I think it is doing something like alloca() and reserving space on the stack.
AFAICT, board_init_f_mem does *not* "do something like alloca()", it does something that alloca() precisely does *not* do.
What alloca() does is, it creates a local variable on the stack, only the size of that local is determined at run time; but that is still a *local* variable, that will be freed like all locals when the current function returns. The location of the alloca reservation is determined by the compiler, which knows how which way the stack works and how much of it is being used by the calling function already; and the resulting pointer cannot be accessed beyond the size that was allocated.
What board_init_f_mem does is *completely* different: it wild-guesses how much of the stack it is using, it assumes which way the stack grows, and it purposefully accesses space that it was not given access to, and it expects that allocation to survive upon returning to the calling context.
Now, if you look at alloca's definition in glibc, you'll see it is defined to be a gcc built-in, not a C function. There is a reason for this: stack allocation within a C function requires the compiler's help, because the compiler must be made aware of the alloca use in order to properly free the alloca()ed space on every exit point in the function. Only a built-in can get that level of compiler support.
board_init_f_mem's case is worse yet, as, contrary to alloca() which only expects /local/ effects, board_init_f_mem expects the allocated space to survive the return to the calling context. Doing this would require *more* compiler help than alloca does, because it is not more a matter of managing the stack pointer; it is a matter of moving things around so that the allocated space ends up *above* the call frame for board_init_f.
It does not actually change the stack pointer in C code.
Non, it does not indeed; it could not, in fact, do this at all without resorting to the same technique that is resorted to for implementing alloca(), that is, it would have to be a built-in of gcc, as alloca() is -- and, as I have just explained, it would require extensive help from the compiler, as all compiler-generated epilog code would have to account for that potential allocation.

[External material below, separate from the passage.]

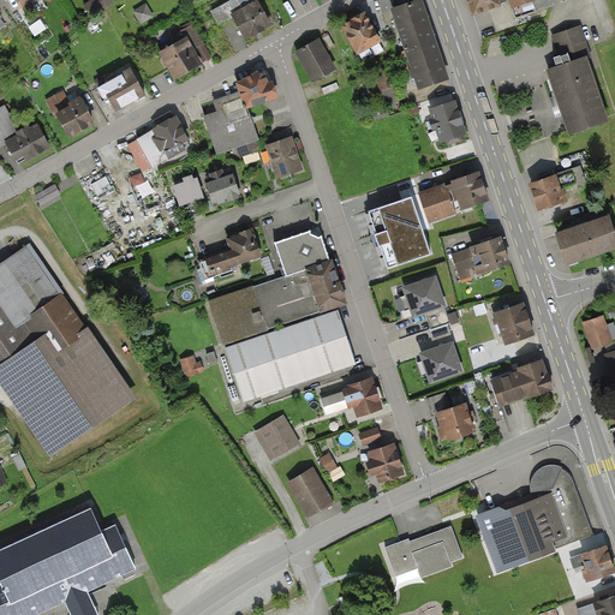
[(118,4),(114,0),(93,0),(85,6),(91,13),(101,6),(106,12),(118,4)]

It changes data that is below the stack pointer, and therefore by definition not part of the stack, I think.
It changes data that it /assumes/ is below the stack pointer and that it /assumes/ it can write to; but these two assumptions are unfounded, see below.

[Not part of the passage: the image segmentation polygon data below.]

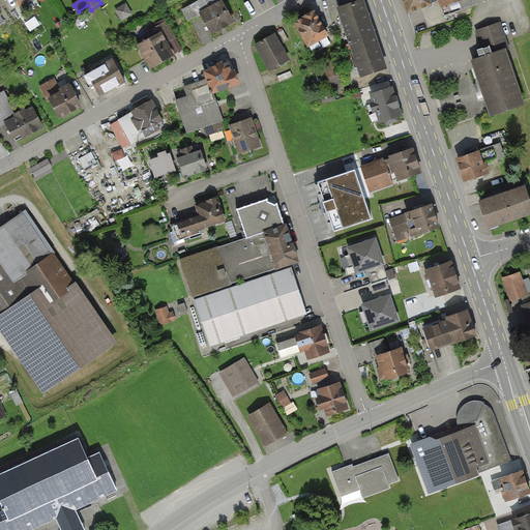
[(235,24),(219,0),(199,12),(213,36),(235,24)]
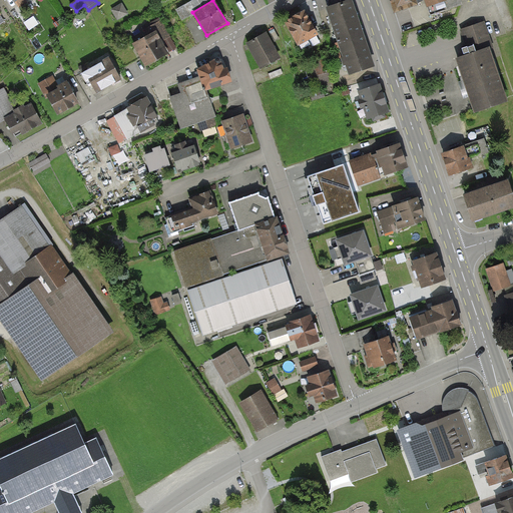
[(373,64),(351,0),(348,0),(327,7),(349,72),(373,64)]
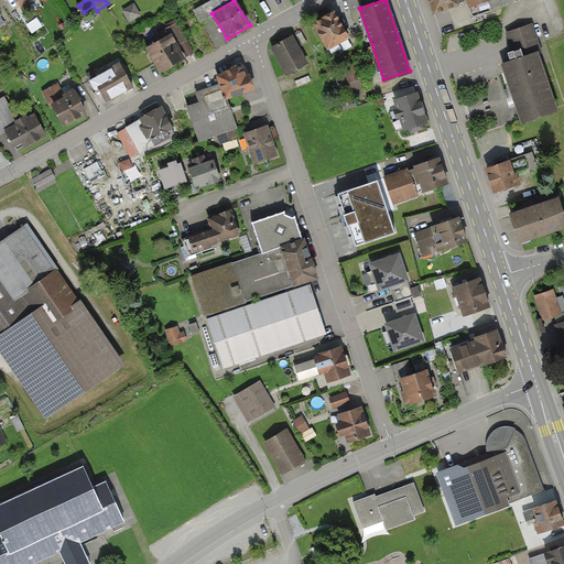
[(456,0),(427,0),(433,13),(458,4),(456,0)]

What actually goes wrong here? I read your info in the other thread but I'm afraid I still don't understand it.
At least three things are formally wrong here with board_init_f_mem:
- it assumes the stack grows downward.
- it assumes it never uses more than 0x40 bytes of the stack.
- it assumes it can write to the stack beyond what it was allocated for local variables, temporaries and arguments.
Each of these assumptions is unfounded in code which is supposed to be architecture-agnostic. Not all stacks grow downward. There is no way to ensure that only 0x40 bytes are used by board_init_f_mem. There is no guarantee that a C function can write to its own stack beyond what it was allocated -- in fact, there is no guarantee that a C function can write to its stack anywhere else than its declared or alloca()ed locals. Such writes are undefined behavior.
These assumptions are just as bad as assuming any pointer-to-long value is valid when we could ensure it is; and we would fix such a situation, would we not?
Same here. This patch ensures that the code in board_init_f_mem becomes compliant with C runtime environment constraints. This requires splitting the C code in two functions so that the first one does not access its stack (except the allowed accesses generated by the compiler) and the second accesses an area which is in fact not the stack any more, thus is safe to access.